U.S rejects India call to continue oil imports from Iran

U.S rejects India call to continue oil imports from Iran
News code : ۷۵۶۹۷۹

Indian External Affairs Minister Sushma Swaraj spoke to her US counterpart Mike Pompeo about flexibility in US sanctions on Iranian oil imports but America’s top diplomat was non-committal, people familiar with developments said.

During the phone call, Swaraj said India should be allowed to import Iranian crude for some more time without being impacted by US secondary sanctions as the general election is underway in the country, and that the next government with a fresh mandate will take a final call on this issue, the people added, asking not to be identified, the Hindustan Times reported.

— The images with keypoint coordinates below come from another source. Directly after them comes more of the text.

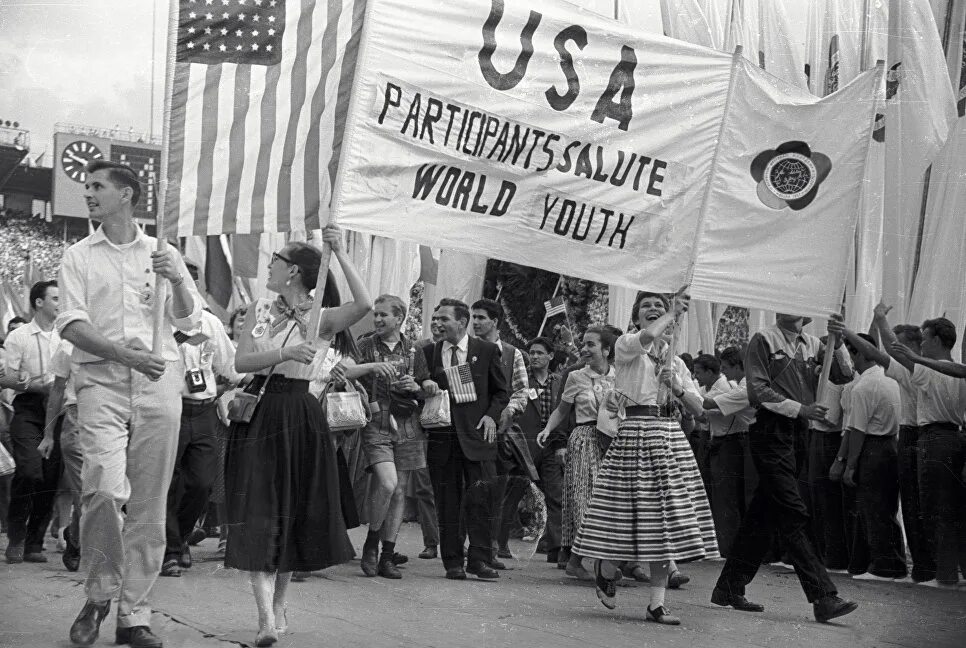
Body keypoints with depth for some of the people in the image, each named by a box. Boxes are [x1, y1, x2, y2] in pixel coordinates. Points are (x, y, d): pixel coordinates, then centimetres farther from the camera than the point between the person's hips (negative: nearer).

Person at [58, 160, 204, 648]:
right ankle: (99, 595, -1)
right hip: (101, 378, -2)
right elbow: (71, 324, 0)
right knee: (105, 487, -21)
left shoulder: (163, 254, 15)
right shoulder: (79, 256, 12)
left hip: (159, 380, 2)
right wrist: (125, 354, -14)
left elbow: (188, 321, 10)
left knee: (148, 503, 1)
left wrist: (178, 281, -10)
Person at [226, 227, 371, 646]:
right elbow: (241, 362, -3)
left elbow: (364, 305, -23)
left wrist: (340, 253, -23)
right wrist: (285, 353, -19)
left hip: (299, 418, -2)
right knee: (258, 513, -9)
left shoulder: (321, 319, -3)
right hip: (257, 414, 2)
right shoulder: (260, 311, 8)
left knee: (292, 513, 7)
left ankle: (278, 606, 21)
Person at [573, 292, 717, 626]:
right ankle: (606, 568, 23)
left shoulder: (675, 360, 19)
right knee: (629, 512, -7)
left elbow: (698, 408, 16)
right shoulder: (626, 345, 3)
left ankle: (657, 602, 1)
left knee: (665, 518, -1)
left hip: (669, 437, 5)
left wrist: (677, 388, -2)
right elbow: (647, 336, -22)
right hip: (634, 433, -5)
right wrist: (675, 312, -8)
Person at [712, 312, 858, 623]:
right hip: (771, 432, -7)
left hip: (796, 437, 7)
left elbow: (843, 376, 8)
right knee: (793, 516, -10)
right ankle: (823, 598, -13)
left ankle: (729, 589, 21)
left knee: (762, 515, 12)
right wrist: (800, 409, -15)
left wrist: (837, 344, -7)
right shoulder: (764, 340, -3)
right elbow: (758, 390, -10)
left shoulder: (812, 344, 13)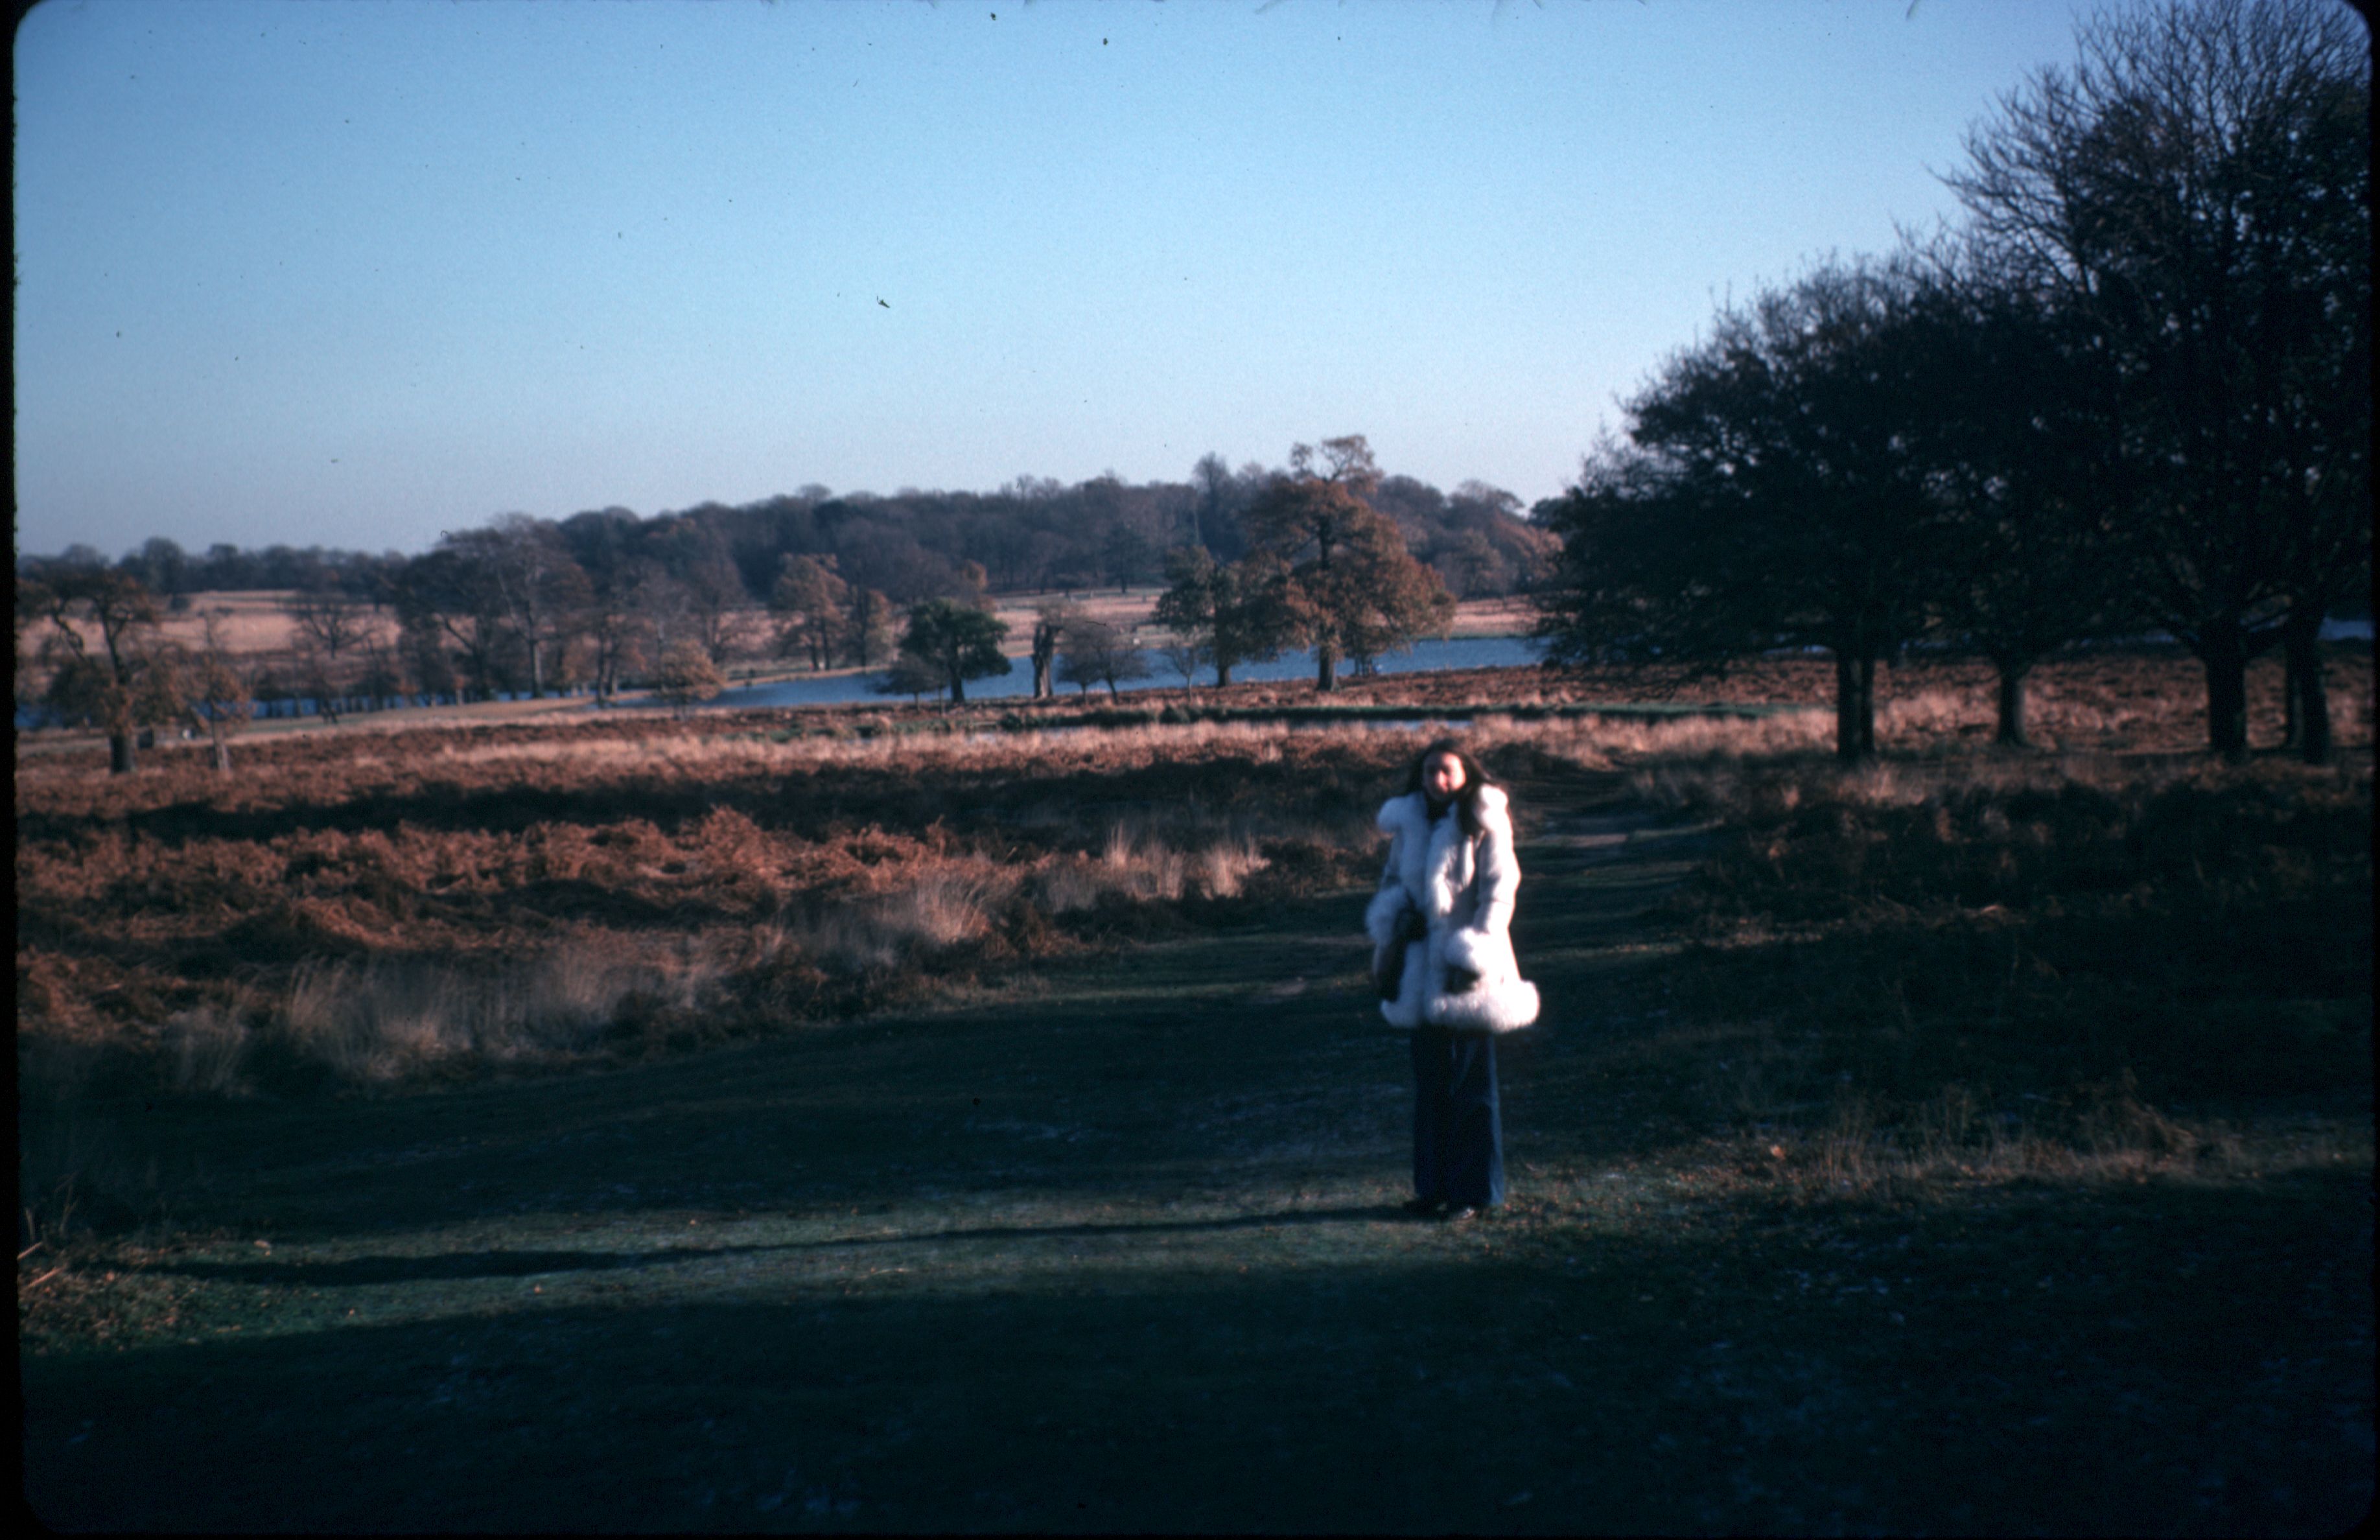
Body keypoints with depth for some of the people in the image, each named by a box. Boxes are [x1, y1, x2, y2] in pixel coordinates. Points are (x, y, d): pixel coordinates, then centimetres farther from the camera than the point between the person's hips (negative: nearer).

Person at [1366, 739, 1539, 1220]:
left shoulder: (1484, 826, -7)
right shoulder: (1409, 823, 8)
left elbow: (1498, 893, -8)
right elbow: (1393, 879, 20)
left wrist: (1473, 956, -15)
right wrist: (1394, 917, -1)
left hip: (1464, 970, -5)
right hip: (1423, 966, 5)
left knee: (1472, 1081, 0)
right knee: (1430, 1080, 11)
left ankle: (1474, 1190, 6)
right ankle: (1434, 1184, 19)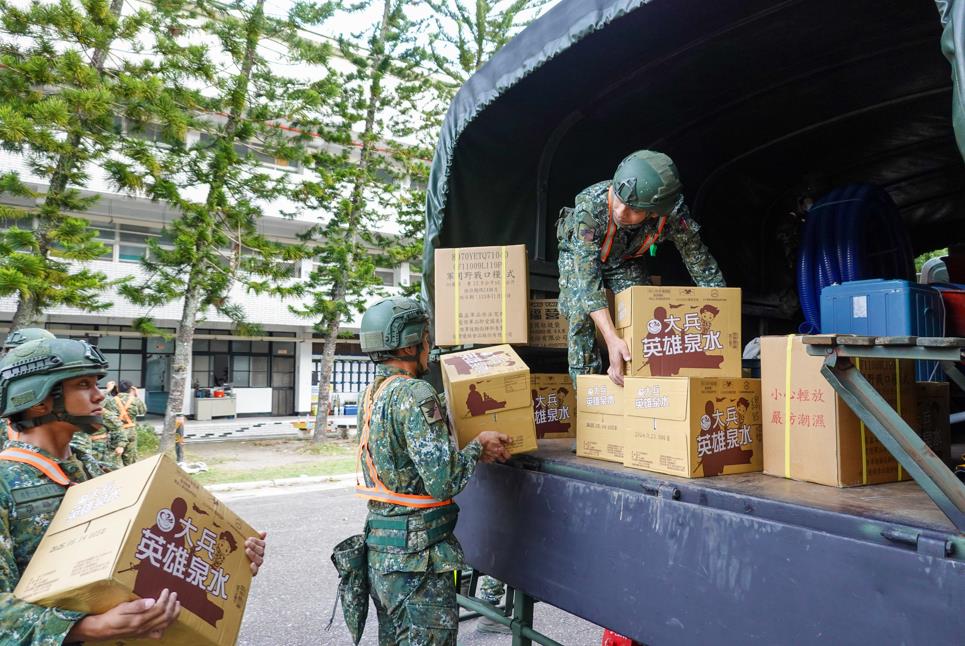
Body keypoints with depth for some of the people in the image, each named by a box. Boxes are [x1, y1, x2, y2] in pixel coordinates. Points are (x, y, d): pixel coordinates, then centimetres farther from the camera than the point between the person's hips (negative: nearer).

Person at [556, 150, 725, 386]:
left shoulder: (673, 215, -35)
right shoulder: (590, 206, -45)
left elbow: (703, 267, -20)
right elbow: (587, 277, -48)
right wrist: (612, 339, -56)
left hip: (626, 260, 2)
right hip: (579, 254, -2)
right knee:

Swaraj explained India’s political and economic conditions to Pompeo and sought some relaxation as making immediate arrangements for 23.5 million tons of oil – the amount supplied by Iran every year – from an alternative source was not possible, the people said.

However, Pompeo did not make any commitment and told Swaraj the matter was no longer handled at his level as a decision had been made by the US administration to strictly enforce sanctions, the people added.

Pompeo and Swaraj were initially scheduled to speak a day before the US secretary of state announced on April 22 that the Trump administration will no longer grant exemptions from sanctions to any country importing Iranian oil. The call could not go through only because of “scheduling issues” and the two finally spoke on Saturday, said another person familiar with developments.

The conversation was part of regular bilateral consultations and the two diplomats also touched on issues to strengthen the India-US strategic partnership, the person added, asking not to be named.

Compared to February, India imported 18.7 percent less oil from Iran in March at about 526,000 bpd oil. Volumes were however 4 percent higher than a year ago.

Overall, India's oil imports rose 4.7 percent in March from the previous month and by about 4.9 percent from a year ago, the report added.